25. The computer-implemented method of any one of the preceding claims, wherein the clinical benchmark is representative of whether the progress of the first user in the clinical treatment programme meets a second predetermined threshold.
26. The computer-implemented method of claim 25, wherein the clinical benchmark is representative of whether one or more of:adherence of the first user to the clinical treatment programme, engagement of the first user to the clinical treatment programme, interactions initiated by the first user with the large language model, likelihood of adverse clinical events faced by the first user, reduction of clinical symptoms of the first user, or clinical recovery of the first user, meets the second predetermined threshold.

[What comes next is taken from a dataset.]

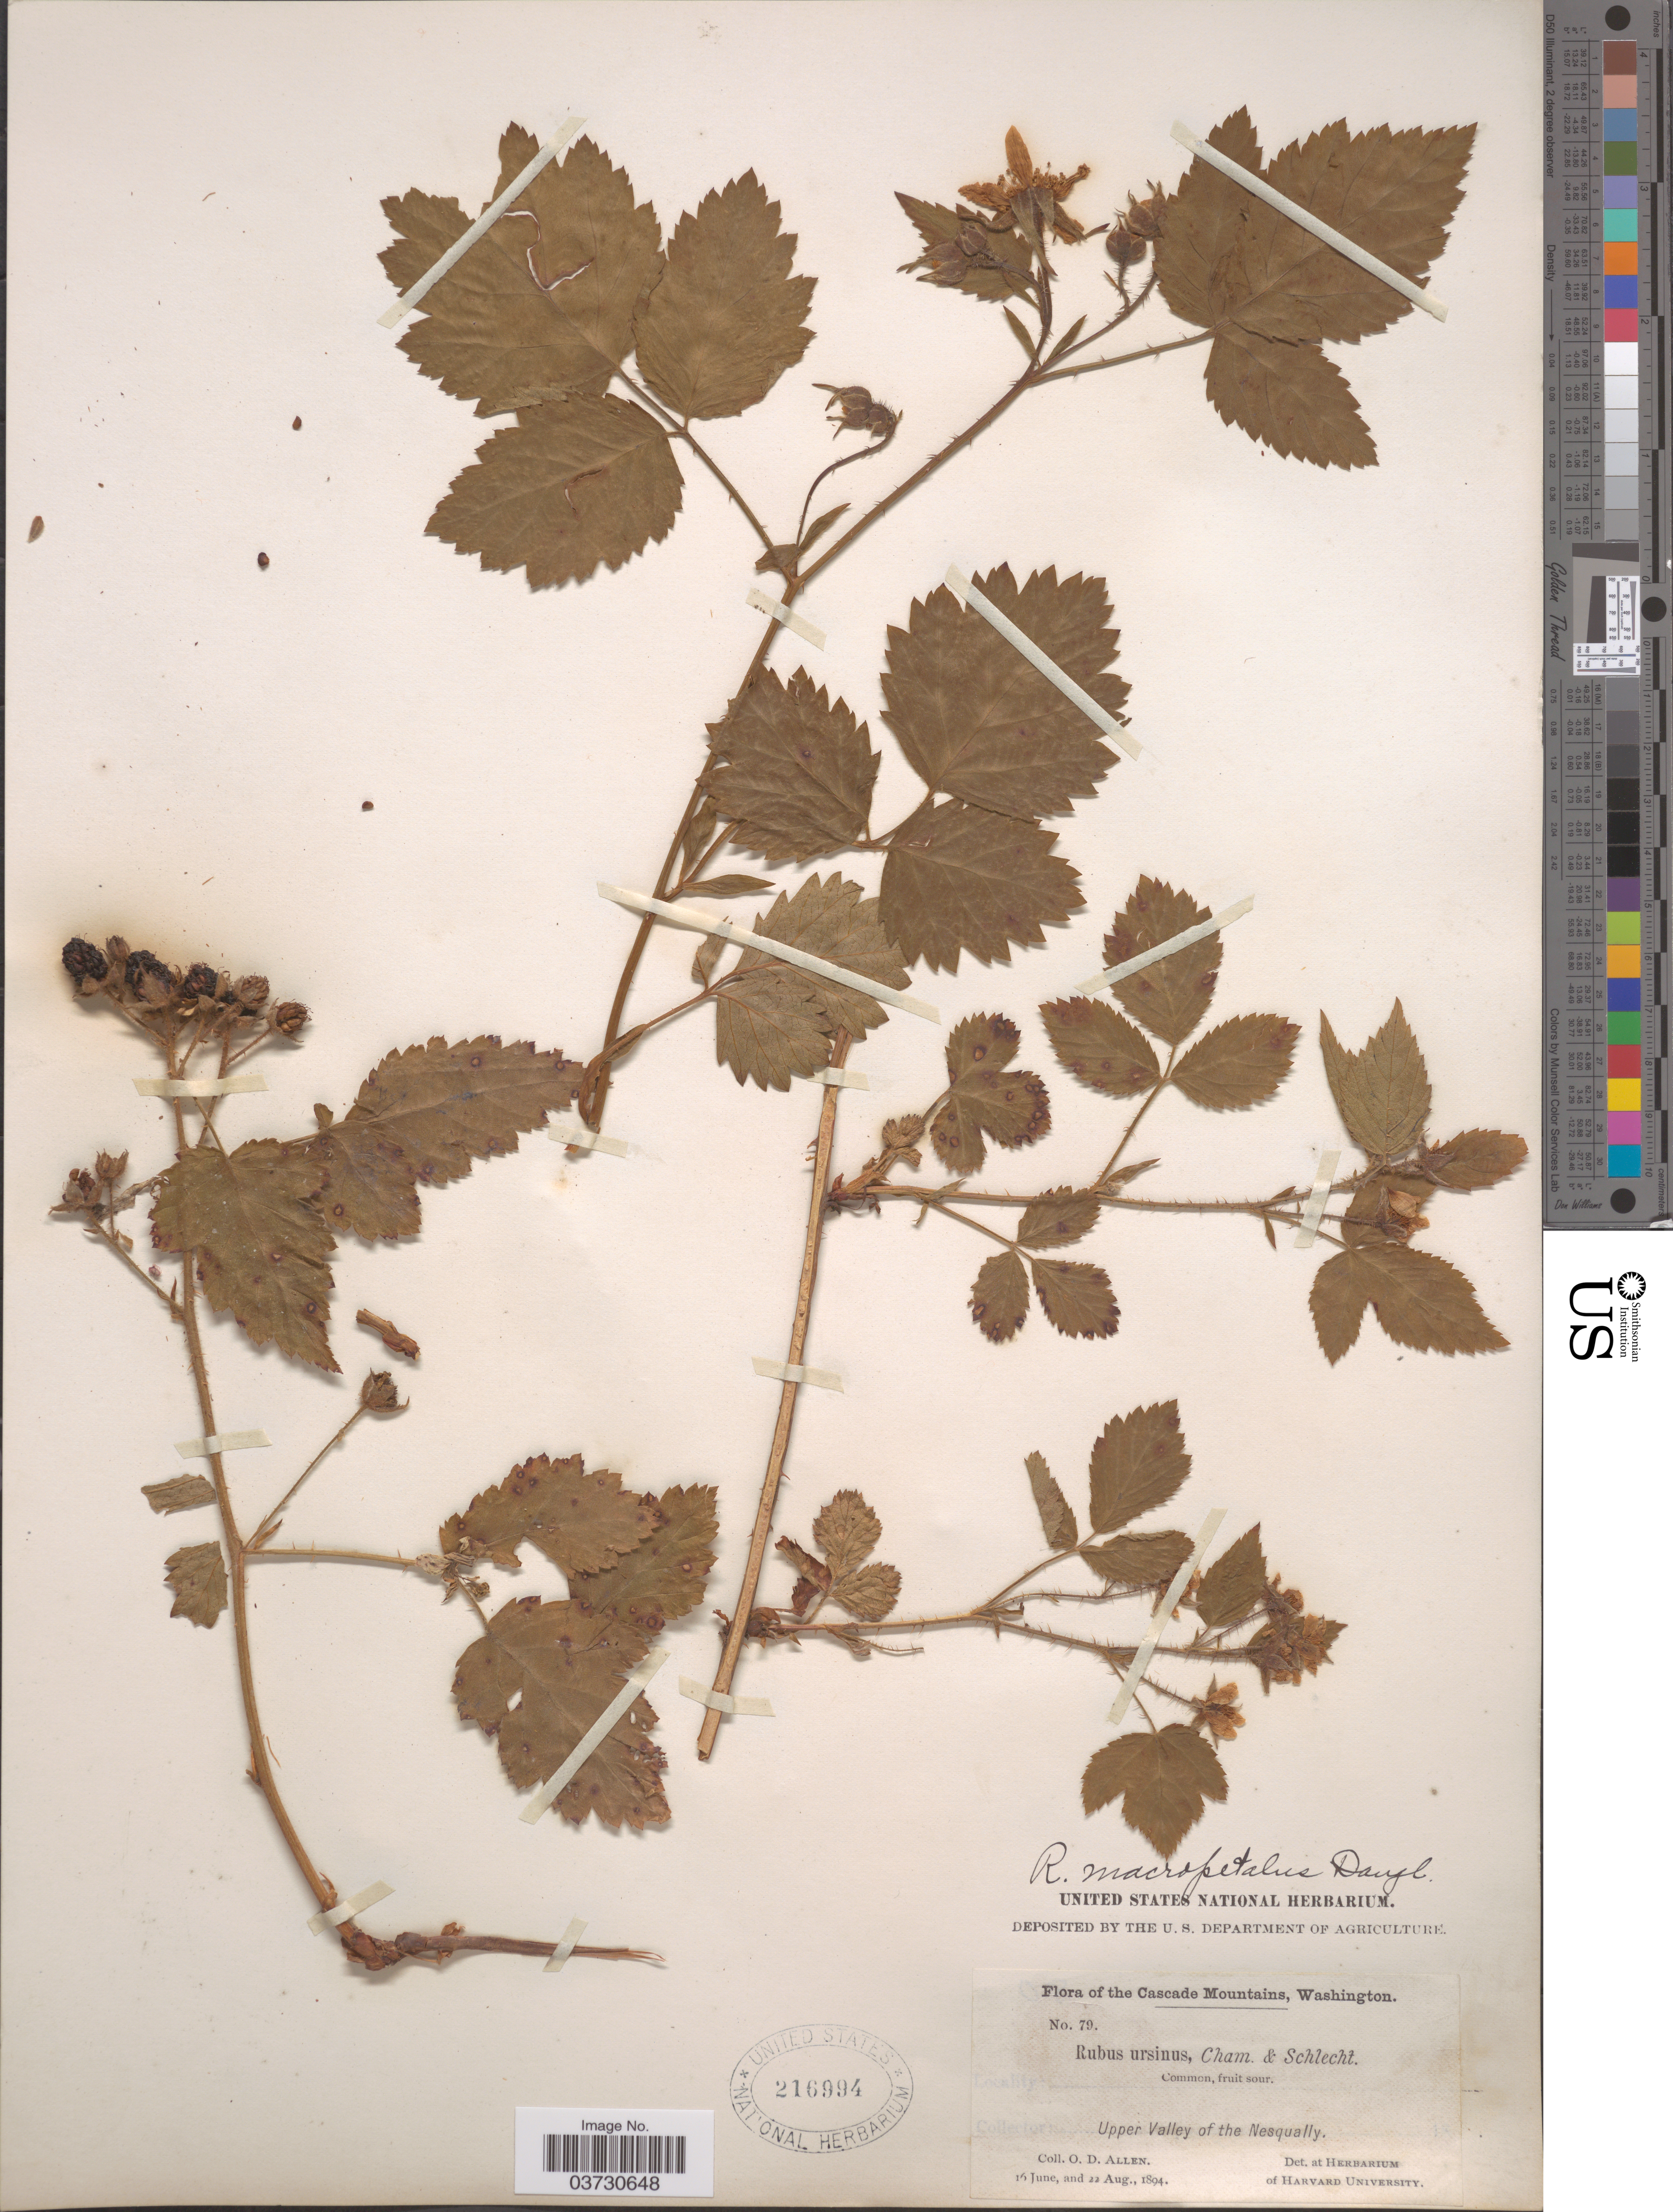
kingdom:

27. A computer-implemented method for automatically transmitting a treatment output to a user, the method comprising:fine-tuning, using a first machine learning model, a large language model, the first machine learning model being configured to predict whether an output from the large language model would achieve a first clinical benchmark;adaptively allocating, using a second machine learning model, a variant of an input prompt from a plurality of variants of the input prompt to the large language model, the second machine learning model being configured to select a variant of the input prompt that is most likely to cause the large language model to produce an output that achieves a second clinical benchmark,wherein after the fine-tuning and the allocating, and during an interaction with a user, the large language model is configured to provide an output that is configured to progress the user in a clinical treatment programme from a first point in the clinical treatment programme to a more advanced point in the clinical treatment programme.